Medicaid carriers and CO-OPs seemed to be pricing more aggressively: 44 had better pricing positions, meaning that their prices moved toward the lower end of the range this year, and 11 had pricing positions that moved toward the higher end of the range.
Insurers had only a few months of claims data for plans sold under the PPACA rules that took effect in 2014 when they priced 2015 coverage. This year, insurers that are filing rates for 2016 coverage have a full year of 2014 experience data available, and some insurers in states that post complete or nearly rate filings, such as New York state, are saying 2014 claims exceeded premium revenue by a substantial margin.

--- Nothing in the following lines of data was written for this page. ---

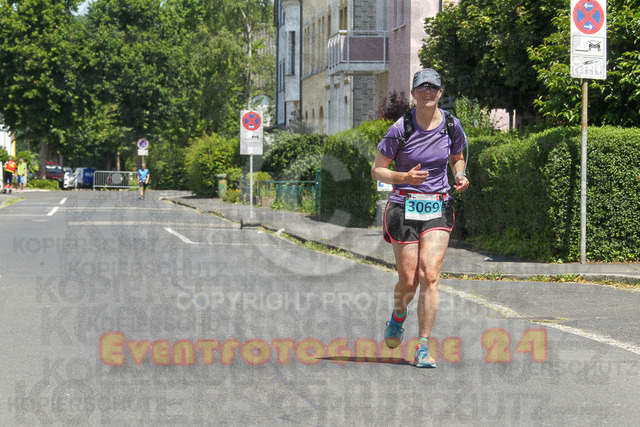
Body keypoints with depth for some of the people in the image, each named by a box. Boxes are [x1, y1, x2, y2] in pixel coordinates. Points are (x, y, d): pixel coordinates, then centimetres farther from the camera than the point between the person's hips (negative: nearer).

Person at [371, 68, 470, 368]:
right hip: (404, 208, -2)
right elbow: (377, 170, -3)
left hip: (438, 209, 2)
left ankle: (423, 349, -7)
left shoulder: (452, 126, 2)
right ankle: (398, 316, 36)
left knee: (430, 275, -12)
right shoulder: (401, 128, -8)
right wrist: (405, 177, -21)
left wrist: (460, 176, 0)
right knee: (408, 281, 0)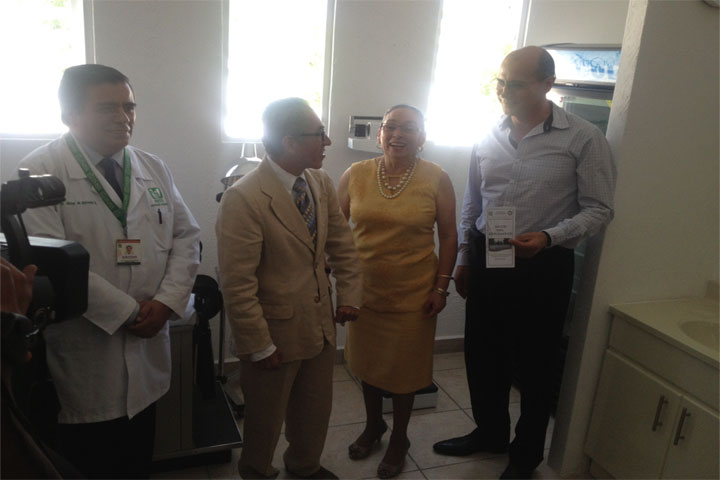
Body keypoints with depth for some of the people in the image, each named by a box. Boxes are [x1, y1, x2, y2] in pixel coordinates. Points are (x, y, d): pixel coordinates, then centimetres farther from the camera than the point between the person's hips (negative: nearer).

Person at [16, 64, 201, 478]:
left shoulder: (154, 169, 6)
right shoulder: (39, 172, -10)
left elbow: (187, 238, 5)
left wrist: (167, 300, -10)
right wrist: (125, 312, -18)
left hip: (147, 352, 5)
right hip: (83, 359, -4)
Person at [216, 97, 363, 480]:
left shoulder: (321, 183, -2)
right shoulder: (243, 198, -24)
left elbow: (342, 243, 9)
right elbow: (237, 285, -22)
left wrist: (349, 294, 2)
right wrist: (260, 346, -17)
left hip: (321, 325, 6)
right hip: (276, 332, -6)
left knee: (316, 408, 24)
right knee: (266, 416, 18)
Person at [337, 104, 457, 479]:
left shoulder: (437, 179, -8)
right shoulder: (355, 174, -4)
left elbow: (448, 236, -3)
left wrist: (441, 287, -6)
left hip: (414, 294, -2)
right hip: (364, 290, 2)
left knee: (405, 367, 13)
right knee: (367, 361, 18)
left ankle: (399, 438, 37)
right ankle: (373, 424, 44)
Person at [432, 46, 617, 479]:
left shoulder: (583, 139, -8)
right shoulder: (489, 138, 5)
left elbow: (599, 209, -8)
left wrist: (547, 238, -23)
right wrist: (465, 257, 13)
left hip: (543, 266, -4)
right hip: (487, 260, 4)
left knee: (534, 365, 9)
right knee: (482, 354, 14)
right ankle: (490, 432, 39)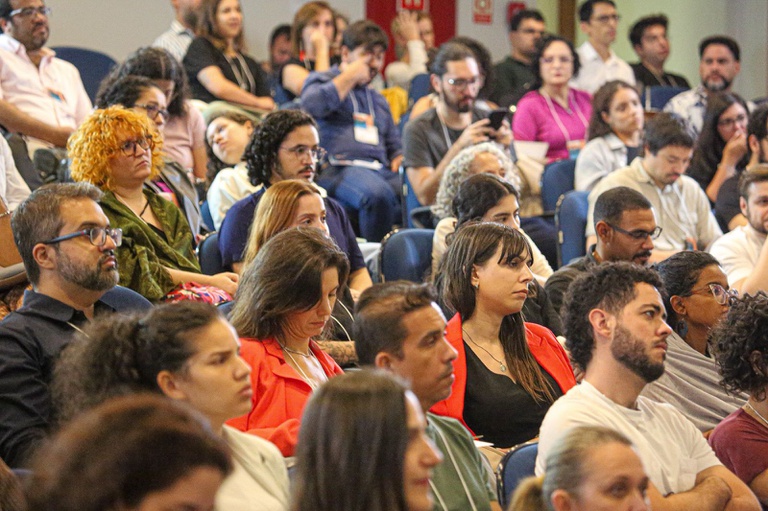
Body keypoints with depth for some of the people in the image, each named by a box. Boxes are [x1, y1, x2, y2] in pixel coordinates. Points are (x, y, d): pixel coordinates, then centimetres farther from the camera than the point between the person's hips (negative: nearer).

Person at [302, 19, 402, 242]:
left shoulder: (378, 100, 33)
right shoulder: (320, 80, 15)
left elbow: (394, 146, 34)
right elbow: (312, 105, -9)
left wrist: (400, 160, 8)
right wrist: (351, 76, 2)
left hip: (382, 172, 6)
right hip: (339, 169, -6)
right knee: (378, 194, -40)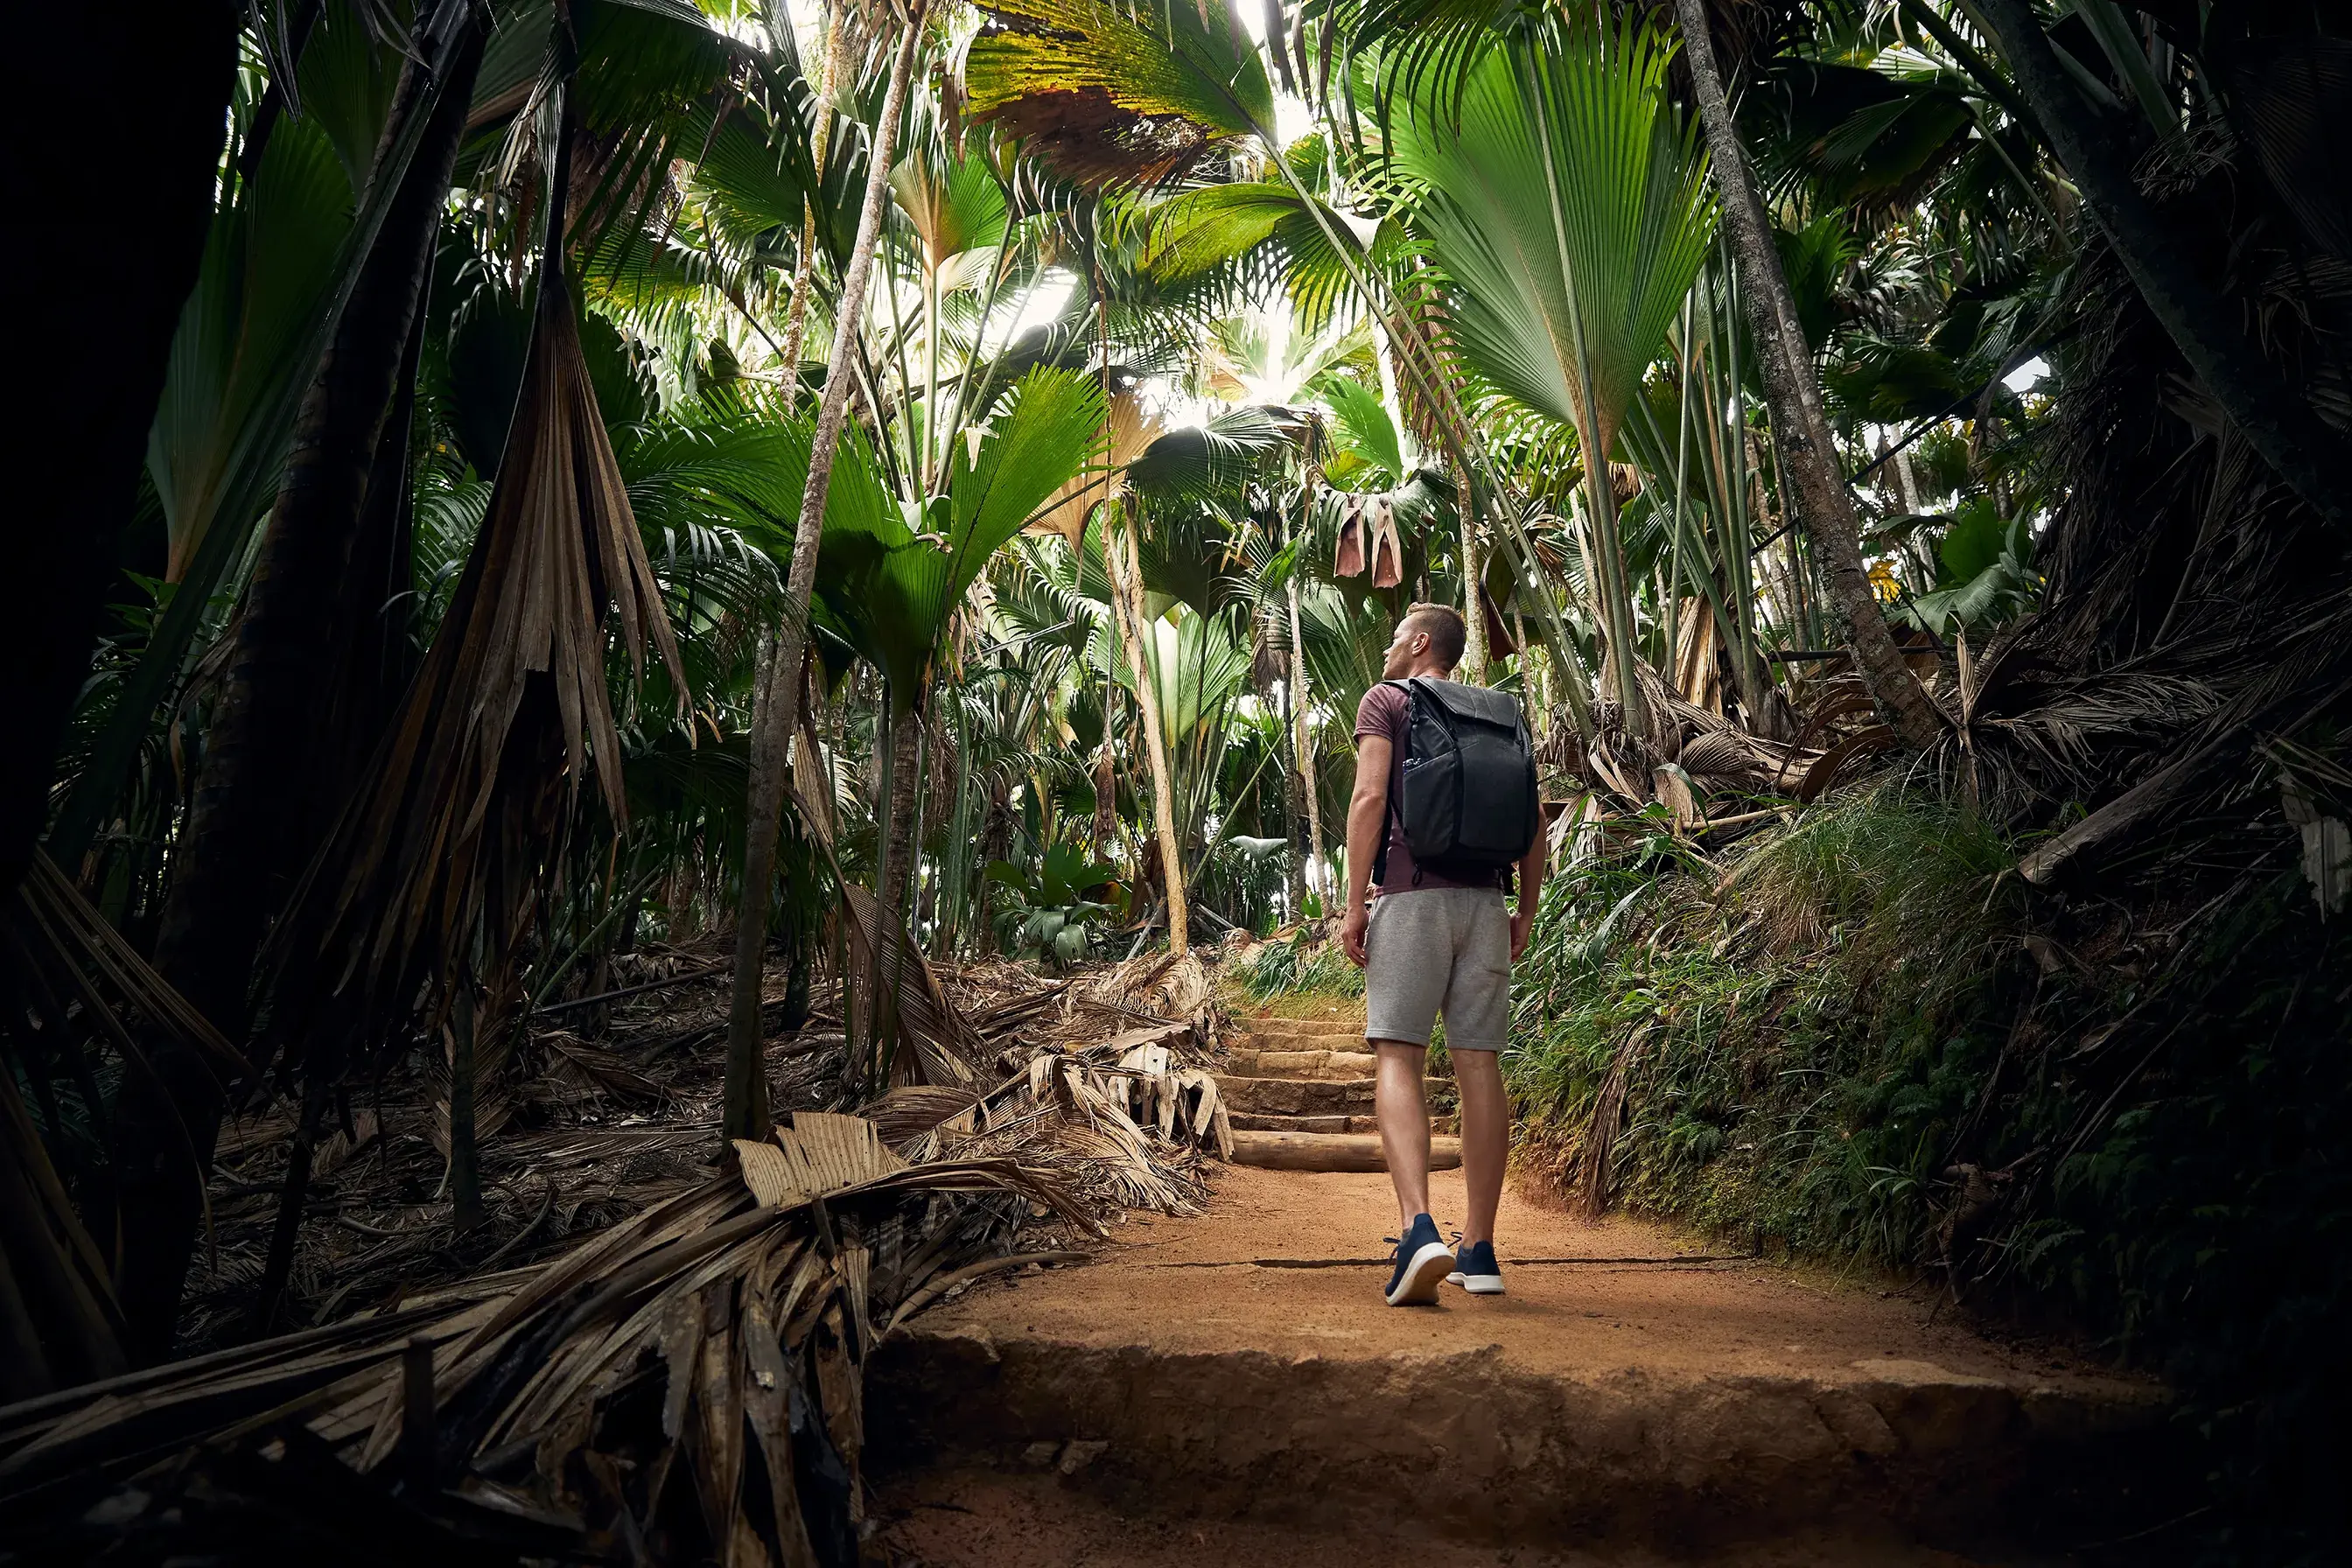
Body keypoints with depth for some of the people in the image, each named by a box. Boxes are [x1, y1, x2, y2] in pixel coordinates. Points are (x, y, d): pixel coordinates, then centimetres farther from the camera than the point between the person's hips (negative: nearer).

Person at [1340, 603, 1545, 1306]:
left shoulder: (1384, 702, 7)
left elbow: (1370, 797, -8)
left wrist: (1354, 902, -9)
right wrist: (1525, 913, 17)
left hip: (1411, 894, -4)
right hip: (1483, 902, 4)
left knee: (1397, 1058, -7)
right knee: (1478, 1064, 4)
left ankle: (1418, 1228, -26)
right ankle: (1478, 1248, 7)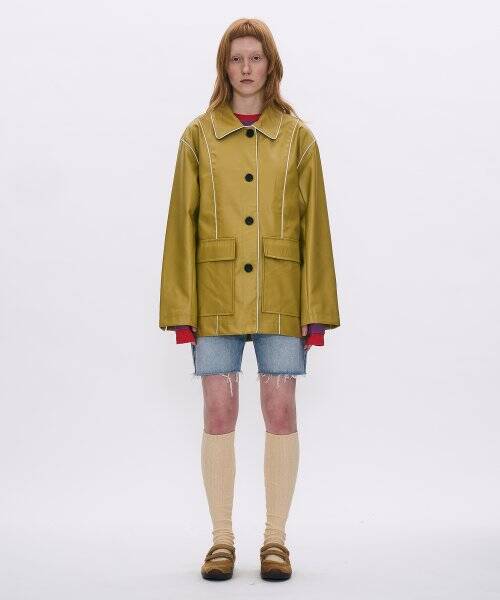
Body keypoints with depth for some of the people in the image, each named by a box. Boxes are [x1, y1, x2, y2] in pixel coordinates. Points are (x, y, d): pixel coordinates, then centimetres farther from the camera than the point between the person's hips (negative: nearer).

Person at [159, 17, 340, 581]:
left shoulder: (297, 136, 5)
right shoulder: (199, 135, 5)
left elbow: (315, 224, 3)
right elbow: (181, 223, 3)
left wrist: (317, 310, -2)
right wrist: (180, 309, -3)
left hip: (280, 296, 0)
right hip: (216, 295, 0)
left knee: (280, 413, 2)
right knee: (219, 414, 2)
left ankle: (275, 539, 15)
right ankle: (222, 540, 14)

Oregon Insurance Commissioner Laura Cali has ordered five insurers to charge more in 2016 than they had originally proposed because of concerns about solvency.
Health Republic Insurance Company of New York, a CO-OP, says its 2014 claim total was about 33 percent higher than total premium revenue, giving it a medical loss ratio of about 133 percent.
The Urban Institute analysts note that insurers face incentives to price aggressively in 2016 as well as pressure to price conservatively.
“We do know that marketplaces are by and large the only growth market for insurers,” the analysts say. “Any insurer that chooses to be cautious and set high rates may well avoid losses, but is also likely to have a small market share.”